Cette approche plus large est d’autant plus fondamentale que la politique répressive vis-à-vis des clients d’enfants livrés à la prostitution demeure très insuffisante. Sur ce volet, la CNCDH appelle à un sursaut de la politique pénale pour poursuivre systématiquement les auteurs dès lors que la connaissance, par le client, de l’état de minorité de l’enfant prostitué peut être établi. Mais pour cela, il ne faut pas être avare d’investigations. C’est de volontarisme politique dont nous avons besoin pour lutter contre l’impunité.

Au-delà, la CNCDH recommande d’améliorer les mécanismes d’identification des mineurs victimes par une meilleure prise en compte de la diversité et des causes du phénomène.

Il s’agit, à cette fin :

  • De favoriser la recherche, la collecte de données et la formation des agents,
  • De développer les cyberpatrouilles et la coopération avec les plateformes numériques. 

La CNCDH plaide pour la construction d’un lien de confiance avec les enfants livrés à la prostitution afin de permettre une prise en charge pérenne et globale.

C’est pourquoi, la CNCDH demande d’assurer l’inconditionnalité de la protection des mineurs victimes d’exploitation sexuelle, notamment par une mise à l’abri immédiate, la nomination d’un représentant légal et l’utilisation privilégiée des qualifications pénales les plus protectrices. 

La France s’est engagée, à travers ses Plans nationaux d’action, à mettre en œuvre une véritable politique publique de lutte contre la traite et l’exploitation.

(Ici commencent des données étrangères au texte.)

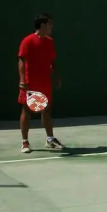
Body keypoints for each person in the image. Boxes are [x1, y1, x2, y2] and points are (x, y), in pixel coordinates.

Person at [17, 13, 64, 153]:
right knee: (26, 111)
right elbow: (21, 61)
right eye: (50, 24)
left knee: (47, 110)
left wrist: (56, 77)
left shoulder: (50, 41)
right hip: (30, 83)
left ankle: (50, 139)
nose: (52, 27)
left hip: (45, 82)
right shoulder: (27, 41)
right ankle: (25, 142)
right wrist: (22, 80)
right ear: (42, 25)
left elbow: (52, 61)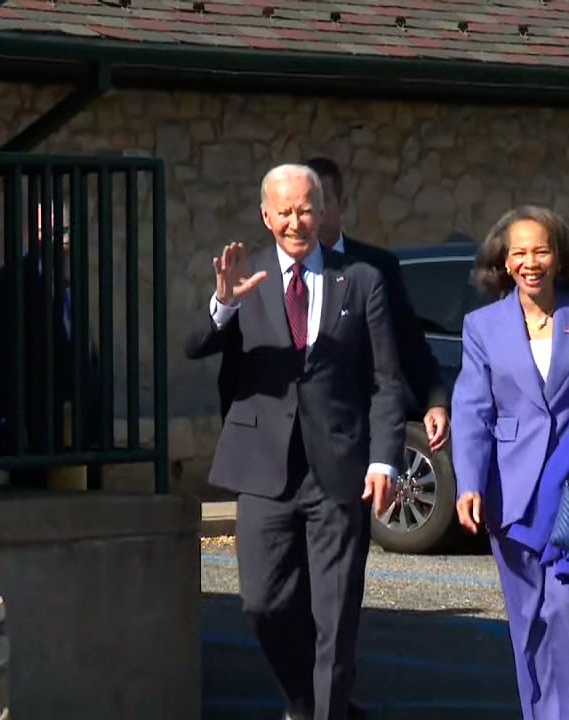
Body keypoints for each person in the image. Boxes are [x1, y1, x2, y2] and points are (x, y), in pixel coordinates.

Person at [185, 163, 405, 720]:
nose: (296, 221)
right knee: (262, 604)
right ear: (265, 216)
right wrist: (225, 304)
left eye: (306, 209)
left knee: (334, 617)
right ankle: (307, 706)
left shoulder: (359, 280)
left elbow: (384, 381)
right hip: (263, 471)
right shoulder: (245, 279)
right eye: (284, 211)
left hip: (338, 472)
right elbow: (195, 344)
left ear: (324, 210)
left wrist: (384, 461)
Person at [450, 206, 569, 720]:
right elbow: (472, 409)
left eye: (541, 250)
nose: (530, 261)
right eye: (519, 252)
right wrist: (469, 483)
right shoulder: (482, 326)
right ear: (503, 262)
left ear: (560, 257)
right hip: (513, 494)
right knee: (529, 620)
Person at [302, 156, 449, 451]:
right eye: (305, 206)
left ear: (342, 203)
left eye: (322, 203)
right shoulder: (278, 272)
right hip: (297, 432)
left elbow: (408, 343)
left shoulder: (377, 267)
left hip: (358, 432)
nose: (313, 215)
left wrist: (434, 402)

Un réel effort doit être mené pour protéger les enfants victimes. Le dialogue avec la Miprof étant très ouvert, nous espérons que certaines de nos recommandations seront prises en compte. Mais il faut bien sûr aller au-delà pour inciter le gouvernement à un vrai changement d’échelle dans la politique qu’il mène. C’est pourquoi nous nous appuyons sur la société civile qui relaie nos positions et nous développons un plaidoyer à l’attention des instances internationales, afin que celles-ci fassent pression sur le gouvernement français. C’est en abordant le sujet sur tous les fronts que nous obtiendrons des avancées significatives.

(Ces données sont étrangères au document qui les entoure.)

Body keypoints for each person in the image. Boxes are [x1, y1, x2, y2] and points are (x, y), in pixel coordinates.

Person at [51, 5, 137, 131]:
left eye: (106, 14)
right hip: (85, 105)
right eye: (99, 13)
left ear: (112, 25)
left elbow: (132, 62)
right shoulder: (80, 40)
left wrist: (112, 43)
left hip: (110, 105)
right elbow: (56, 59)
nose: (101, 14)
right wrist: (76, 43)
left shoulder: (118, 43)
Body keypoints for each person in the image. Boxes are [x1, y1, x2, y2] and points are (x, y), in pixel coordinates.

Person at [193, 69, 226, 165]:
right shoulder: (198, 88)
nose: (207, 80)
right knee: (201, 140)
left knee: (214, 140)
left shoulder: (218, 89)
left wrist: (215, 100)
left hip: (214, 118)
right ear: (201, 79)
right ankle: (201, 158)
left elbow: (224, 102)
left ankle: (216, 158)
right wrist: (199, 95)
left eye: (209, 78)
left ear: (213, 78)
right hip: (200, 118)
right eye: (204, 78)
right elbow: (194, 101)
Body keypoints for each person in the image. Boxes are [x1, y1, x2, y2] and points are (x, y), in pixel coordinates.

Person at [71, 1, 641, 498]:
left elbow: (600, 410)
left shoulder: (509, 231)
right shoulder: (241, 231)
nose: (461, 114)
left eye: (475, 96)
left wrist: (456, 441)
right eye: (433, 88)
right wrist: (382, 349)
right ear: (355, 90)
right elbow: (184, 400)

La dimension internationale de notre action, en tant qu’Institution nationale des droits de l’homme accréditée auprès des Nations unies, est particulièrement stratégique dans le plaidoyer que nous menons.

Nous constatons que ce sujet, qui a pourtant une résonnance majeure pour les droits fondamentaux des victimes, est souvent peu porté politiquement en France. C’est d’autant plus surprenant que dans d’autres pays et pour les organisations internationales, l’intérêt politique et médiatique pour ces questions est énorme. C’est pour nous un levier d’influence de mobiliser la Commission européenne, l’OSCE, la Rapporteure spéciale des Nations unies en charge de cette question, ou encore le Groupe d’experts sur la lutte contre la traite du Conseil de l’Europe (GRETA). Nous avons ainsi ouvert un dialogue sur ce sujet particulier avec nombre de nos interlocuteurs internationaux. 

L’appui des organisations internationales dans le dialogue que la CNCDH et la société civile avec le Gouvernement est souvent déterminant pour faire évoluer les choses. C’est la raison pour laquelle l’avis de la CNCDH a été traduit en anglais et transmis à nos interlocuteurs et partenaires internationaux.